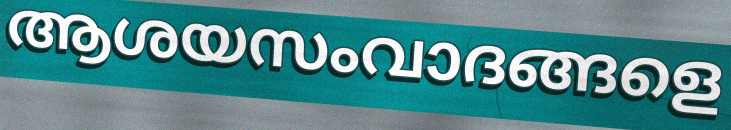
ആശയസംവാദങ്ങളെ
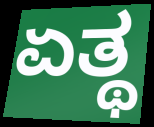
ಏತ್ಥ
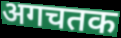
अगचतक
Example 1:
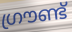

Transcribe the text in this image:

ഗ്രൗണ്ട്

----

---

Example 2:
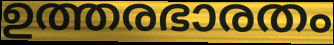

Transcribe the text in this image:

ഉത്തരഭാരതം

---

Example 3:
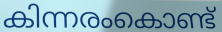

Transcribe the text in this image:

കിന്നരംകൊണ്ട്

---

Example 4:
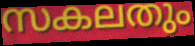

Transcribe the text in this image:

----

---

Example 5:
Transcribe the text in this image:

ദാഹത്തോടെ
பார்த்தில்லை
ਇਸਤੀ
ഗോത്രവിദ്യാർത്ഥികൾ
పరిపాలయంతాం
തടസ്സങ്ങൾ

----

- Assignment
List every line above containing the word "Example".

- Answer
Example 1:
Example 2:
Example 3:
Example 4:
Example 5:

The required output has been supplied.